07/11/13 07:21:23 Failed to start non-blocking update to <*.*.*.*:9618>.
07/11/13 07:21:23 ERROR: SECMAN:2004:Was waiting for TCP auth session to <*.*.*.*:9618>, but it failed.
07/11/13 07:21:23 Failed to start non-blocking update to <*.*.*.*:9618>.
07/11/13 07:21:23 ERROR: SECMAN:2004:Was waiting for TCP auth session to <*.*.*.*:9618>, but it failed.
07/11/13 07:21:23 Failed to start non-blocking update to <*.*.*.*:9618>.
07/11/13 07:21:23 ERROR: SECMAN:2004:Was waiting for TCP auth session to <*.*.*.*:9618>, but it failed.
07/11/13 07:21:23 Failed to start non-blocking update to <*.*.*.*:9618>.
07/11/13 07:21:23 ERROR: SECMAN:2004:Was waiting for TCP auth session to <*.*.*.*:9618>, but it failed.
07/11/13 07:21:23 Failed to start non-blocking update to <*.*.*.*:9618>.
07/11/13 07:21:23 ERROR: SECMAN:2004:Was waiting for TCP auth session to <*.*.*.*:9618>, but it failed.
07/11/13 07:21:23 Failed to start non-blocking update to <*.*.*.*:9618>.
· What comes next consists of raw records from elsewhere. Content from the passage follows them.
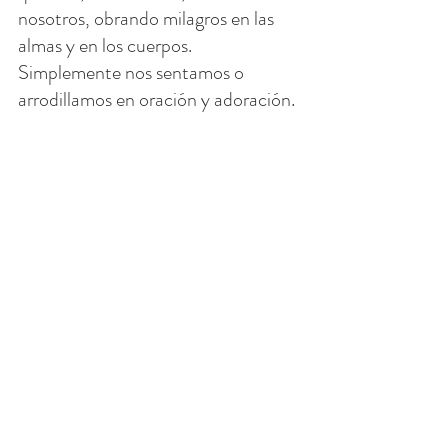
nosotros, obrando milagros en las 
almas y en los cuerpos. 
Simplemente nos sentamos o 
arrodillamos en oración y adoración.
PENSAMIENTO DEL DÍA
Esta Cuaresma visitemos al Señor 
vivo ya sea buscando un corazón 
humilde contrito, o para estar más 
cerca de Dios. Imagínese, en 
realidad nos sentamos frente al 
Señor Resucitado. Él da de sí mismo 
todo lo que es.
"Tus palabras, Señor, 
son Espíritu y vida".
(Salmo 19)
07/11/13 07:21:23 ERROR: SECMAN:2004:Was waiting for TCP auth session to <*.*.*.*:9618>, but it failed.
07/11/13 07:21:23 Failed to start non-blocking update to <*.*.*.*:9618>.
07/11/13 07:21:23 ERROR: SECMAN:2004:Was waiting for TCP auth session to <*.*.*.*:9618>, but it failed.
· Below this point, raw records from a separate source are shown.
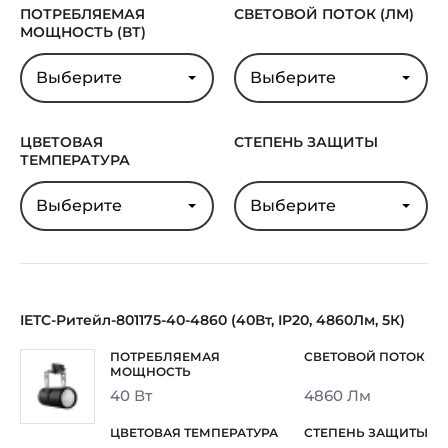
ПОТРЕБЛЯЕМАЯ
СВЕТОВОЙ ПОТОК (ЛМ)
МОЩНОСТЬ (ВТ)
Выберите
Выберите
ЦВЕТОВАЯ
СТЕПЕНЬ ЗАЩИТЫ
ТЕМПЕРАТУРА
Выберите
Выберите
IETC-Ритейл-801175-40-4860 (40Вт, IP20, 4860Лм, 5К)
40 Вт
4860 Лм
07/11/13 07:21:23 Failed to start non-blocking update to <*.*.*.*:9618>.
07/11/13 07:21:23 ERROR: SECMAN:2004:Failed to create security session to <*.*.*.*:9618> with TCP.|SECMAN:2003:TCP connection to <*.*.*.*:9618> failed.
07/11/13 07:21:23 Failed to start non-blocking update to <*.*.*.*:9618>.
07/11/13 07:21:23 Return from Handler <SecManStartCommand::WaitForSocketCallback UPDATE_SUBMITTOR_AD> 0.0005s

[2]
07/11/13 07:27:05 (pid:27146) attempt to connect to <*.*.*.*:9618> failed: No route to host (connect errno = 113).  Will keep trying for 20 total seconds (18 to go).